OMG. Watching this guy work makes me want to crawl under a bed and hide. I really admire such skill. Thanks a million for the vid. He is many, many, many levels ahead of me. I would have made a great farmer....I can fab anything, or repair anything mechanical....just don't ask for pretty or tight tolerances.

(I did have a hydroponic farming op in my basement for a while....but it was for hot peppers. And my wife shut me down because she was afraid the cops were going to kick in our door. If I had lived in Arizona or New Mexico, I could o' been a Habanero contender!)

Thanks Tom. I'm half way to a Red Green solution to my problem...I will post when I get there.


----------



## PeterT (Feb 18, 2017)

Tom.O I might just take you up on a sample just to experiment. Are you using it for similar application yourself? I wasn't sure where to get the stuff but I'm a long ways off that stage still. Fortunately my curves aren't super radical. But that's what everyone says until they start kinking tubing. My exhaust stacks are 90-ish type radial bends that point rearward, maybe 1" long. The induction tubes are kind of funky though. They are maybe 3" long, start from the carb manifold in rear of engine & come up to the other side of the head so it looks like a 5-legged spider. I bought some 8mm brake line which is a softer alloy. But I will still have to make a die block bending assembly with forming wheels that have half-circle cut outs, kind of look like a pulley wheel.
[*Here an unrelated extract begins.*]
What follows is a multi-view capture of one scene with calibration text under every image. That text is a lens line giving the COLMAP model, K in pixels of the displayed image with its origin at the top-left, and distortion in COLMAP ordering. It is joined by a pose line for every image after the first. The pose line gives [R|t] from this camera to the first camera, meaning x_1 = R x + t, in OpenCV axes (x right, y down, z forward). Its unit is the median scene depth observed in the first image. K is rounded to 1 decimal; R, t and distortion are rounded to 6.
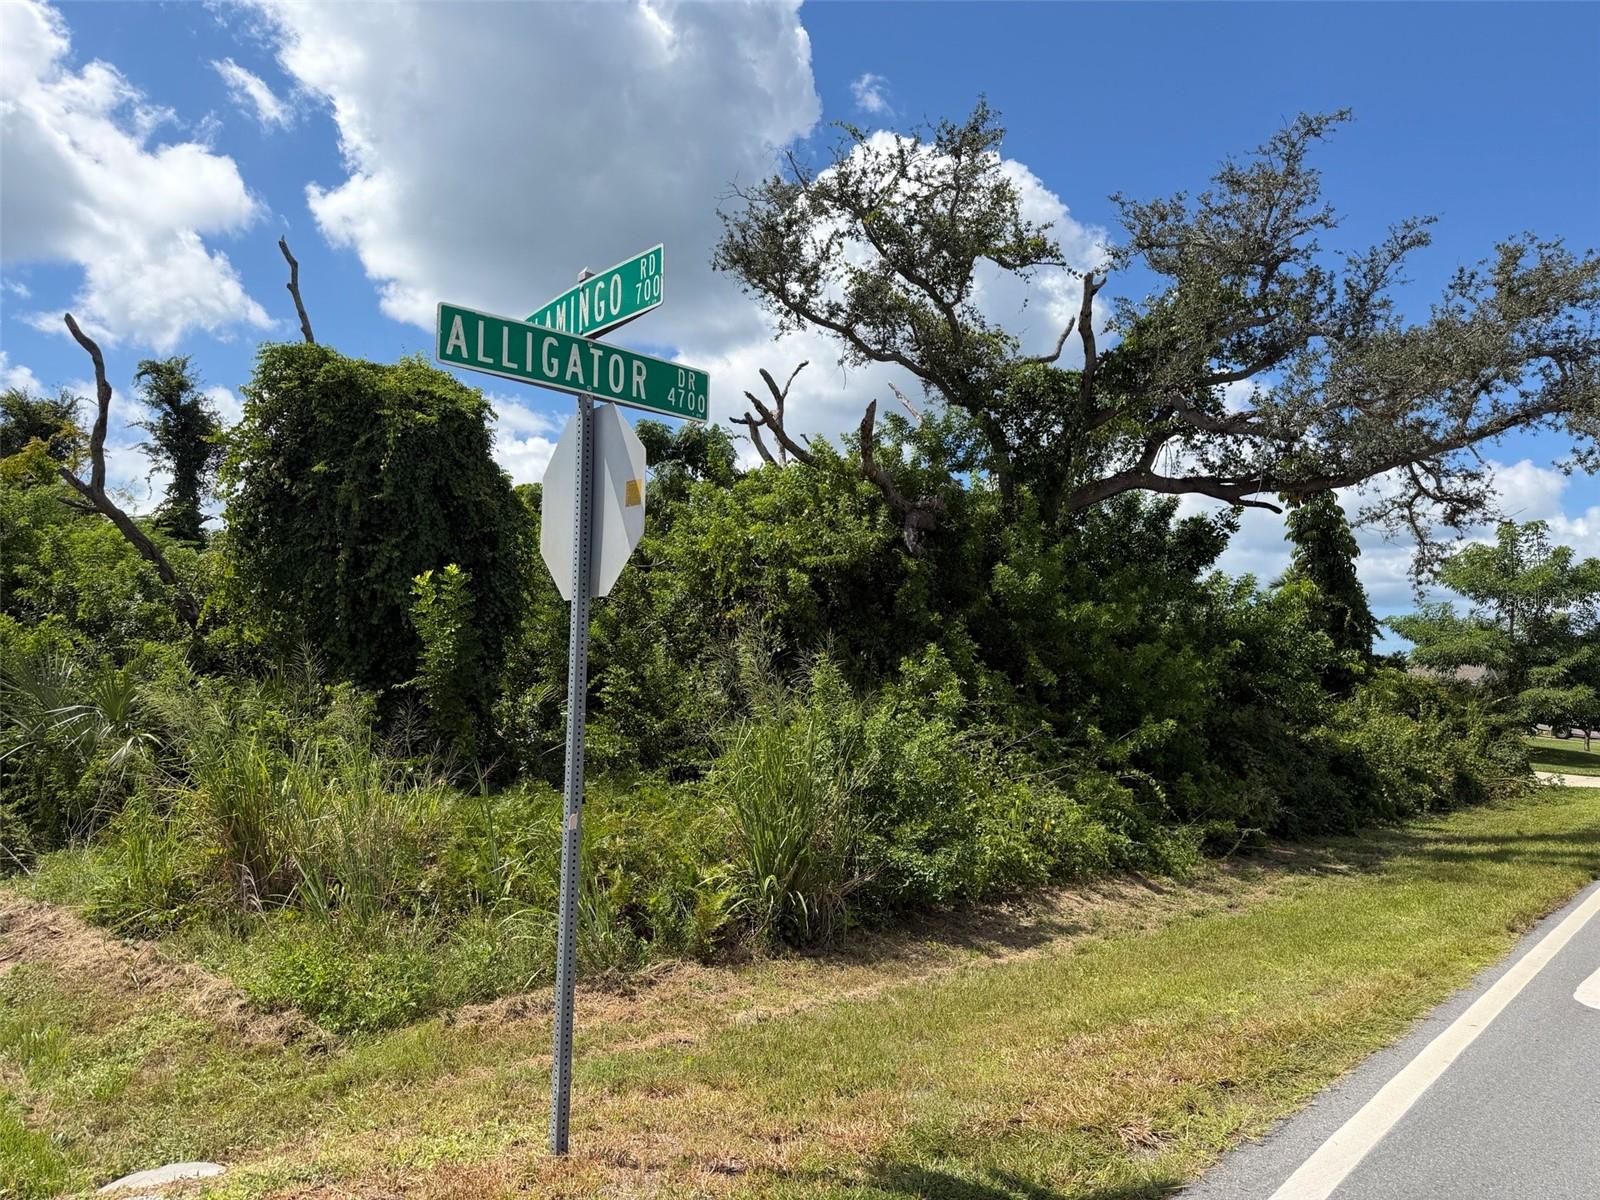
lens RADIAL K [[1069.1, 0, 780.1], [0, 1069.1, 599.9], [0, 0, 1]] dist [0.033430, -0.056313]
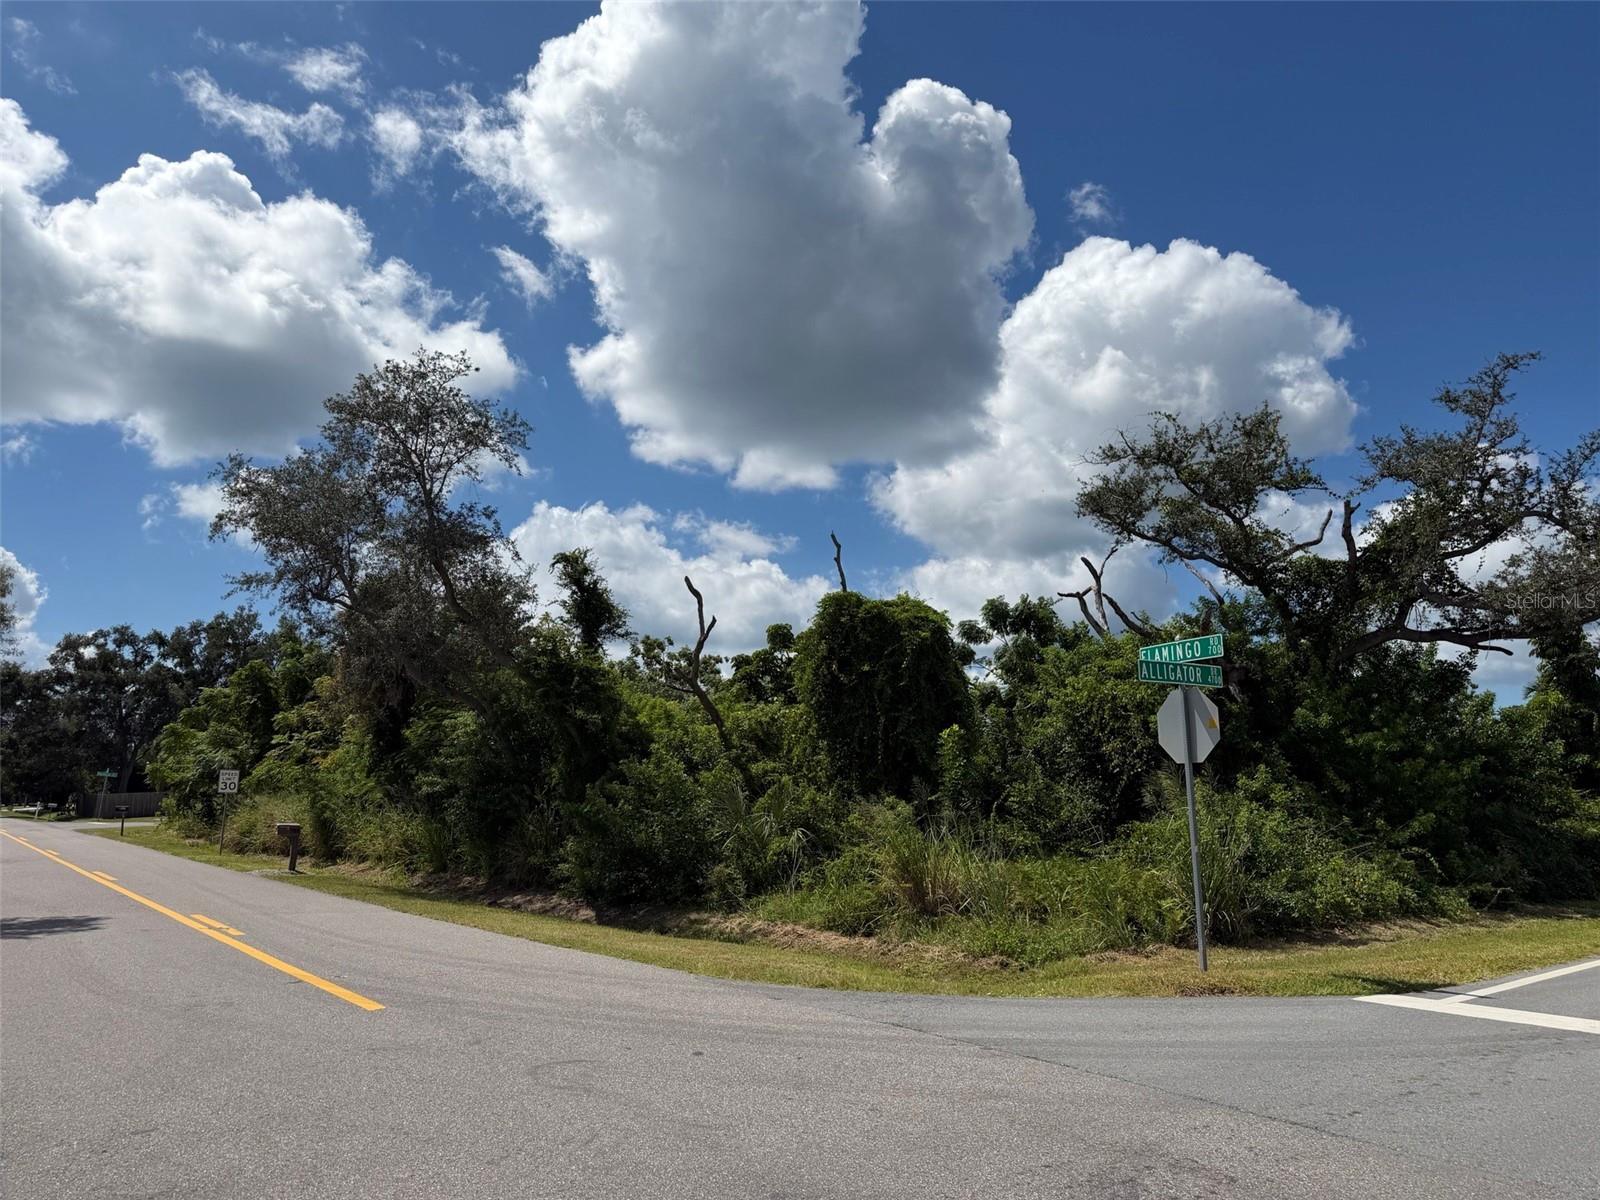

Coincidentally cerrobend is what Terry used on his 1/4 scale Merlin for a tubing job. (He's getting closer now. I might actually wet myself when it runs)
http://www.homemodelenginemachinist.com/showthread.php?p=290843#post290843

The usual pipe bending drama I see often
http://modelicengine.la.coocan.jp/k070402.htm

Yes I've seen that V8 Demon, that guy (Doc?) is on the IC build forums. If you like the auto stuff, here is a Good'er 1/3 scale V10
http://www.modelenginemaker.com/index.php/topic,3007.255.html

And this 1/3 scale GrandPrix Mercedes Benz is going to be awesome
http://www.modelenginemaker.com/index.php/topic,5142.30.html


----------



## PeterT (Feb 18, 2017)

I know the OP was about solid wire bending, but if tubing ever comes up on the project list, there seem to be different approaches depending on the application. I've seen some miniature versions of this style with an adjustable slider block. Youtube *Useful Tools Mandrel Tube Bender - Mk 3*. (He also makes a neat swaging tool). I've also seen some simpler tube bending assemblies with wheels & axles or the Swagelock principle. The common denominator seems to be tool profiles that closely match the tubing OD. Sorry for the departure.


----------



## CalgaryPT (Feb 18, 2017)

Departure forgiven and welcomed Peter. When I made my comment about getting schooled, I was thinking specifically about tubing. Years ago I bought the JD Squared bender w/ the a/hydraulic option. People new to bending should watch vids such as




that really illustrate the importance of wall support and bend radius. The first time I saw a 2", 1/4 wall tube being bent I had an "ahh haa" moment that may me appreciate the math and engineering behind this stuff.


----------



## Tom O (Feb 19, 2017)

I bought this with my grandaughter in mind for holding iregular shaped rocks for drilling as well as being prepared for any upcoming holding / bending issues. My father worked in the dnd shipyard he told us of using rosin to bend the big pipes.


----------